Despite a slight uptick, the 3.2 percent inflation for May remains to be within the government’s target while coinciding well within the latest 2.8 to 3.6 forecast range of the Bangko Sentral ng Pilipinas (BSP) .
BSP Governor Benjamin Diokno expressed his confidence that price pressures will continue to moderate in the succeeding months.
“One data point does not constitute a trend. That’s elementary,” Diokno said in a text message.
“Looking ahead, we expect inflation to be in the neighborhood of two percent in the third quarter of 2019. With world oil prices easing, we expect the annual inflation rate to be in the vicinity of three percent in 2019 and 2020,” he added.
BSP Deputy Governor Diwa Guinigundo attributed this development to the observed incline in both food prices and cost of utilities, to which he noted to be “generally temporary.”
“Two major factors were behind this acceleration of inflation for May. One is higher food inflation particularly fish, fruits and vegetables due to the continuing dry conditions. And two, utilities including housing also contributed to the uptick,” Guinigundo said in a text message.
“The only risk is when the uptick gets prolonged and starts generating second round effects and higher inflationary expectations especially in the face of the heavy catch up on public spending on infrastructure in the second half,” he added.
At the Rizal Commercial Banking Corp., lead economist Michael Ricafort owed the slight increase in inflation to the same factor while noting on the resumption of its decline in the near-term.
“Inflation rate in the coming months of 2019 may likely resume its easing trend largely due to the bigger inflation denominator/base effects. Any further increase in rice imports with the removal of volume limits on imported rice under the Rice Tariffication Law may lead to higher local supply of rice,” Ricafort said noting on the increased supply to contribute in declining price pressures as it accounts for about a tenth of the inflation basket.
RRR cut still on, timing remains of the essence
In terms of the execution of the reserve requirement ratio (RRR) cuts for banks, Guinigundo said that it will remain on the table, echoing the BSP chief’s earlier commitment to reduce RRR.
“On RRR, the Governor has been quite categorical that the goal to reduce it to lower levels stays but the pace of the reduction will be governed by both data and evidence,” the BSP executive said.
“So BSP will continue to monitor key developments and indicators to guide the next steps moving forward,” he added.
Union Bank of the Philippines chief economist Carlo Asuncion shared the same sentiment as he noted on the central bank’s data dependence and its commitment to proper timing.

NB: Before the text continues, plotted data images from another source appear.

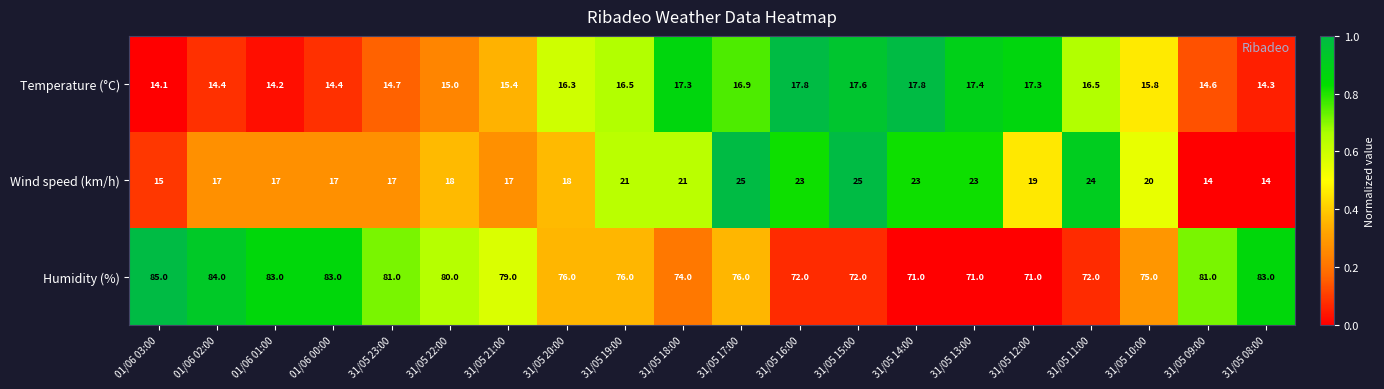

What value does the Temperature (°C) series have at 31/05 18:00?

17.3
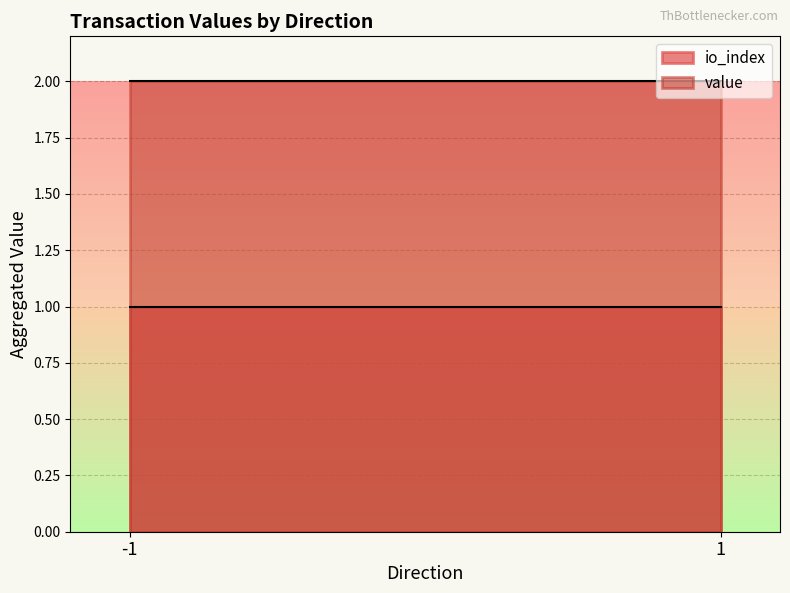

The value series shows 2.8 at 1. True or false?

False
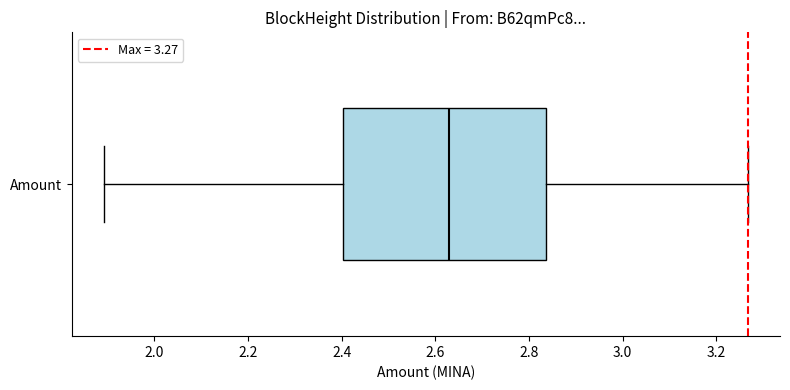

Where is the right edge of the box for Amount on the x-axis? The values are not printed on the chart, so give them approximately, as read against the axis.

2.84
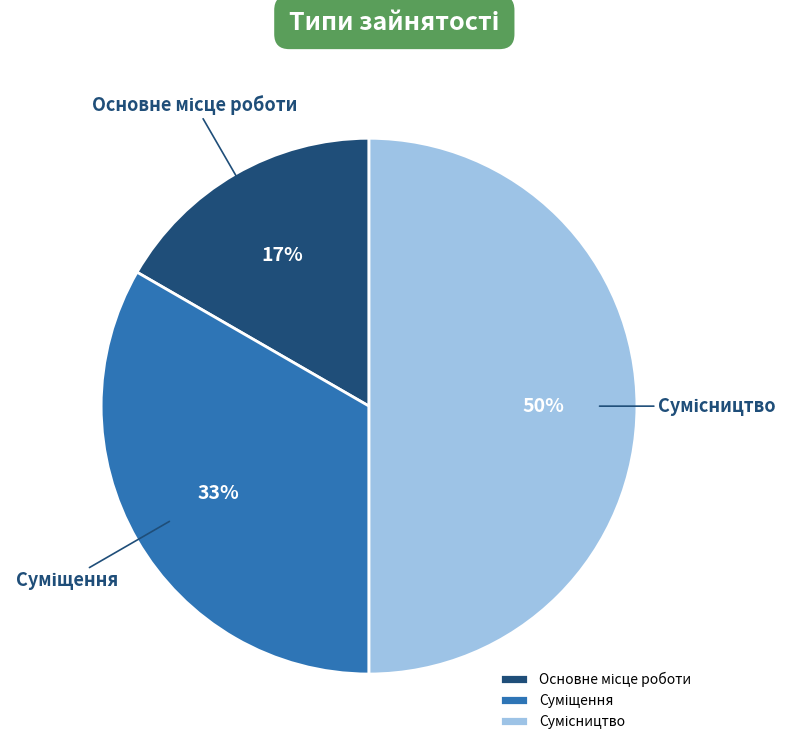

To the nearest percent, what is the difference between the largest and smallest slice percentages?

33%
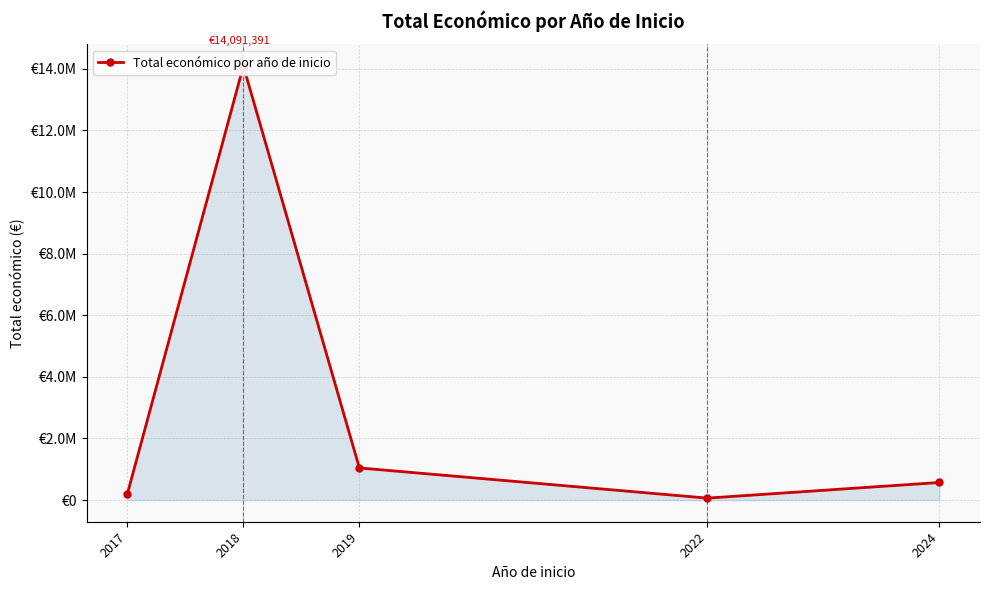

What is the approximate value at 2024?

569416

“With regard to further RRR cuts, timing will be very critical. BSP would need more data moving forward particularly on medium- to longer-term global oil prices,” Asuncion said.
According to the analyst, should inflation print for May had been lower, they would have expected a 25 basis point cut in key policy rates by the third quarter or even within the second quarter but with this outcome, they now see this outlook to manifest in the last quarter of 2019.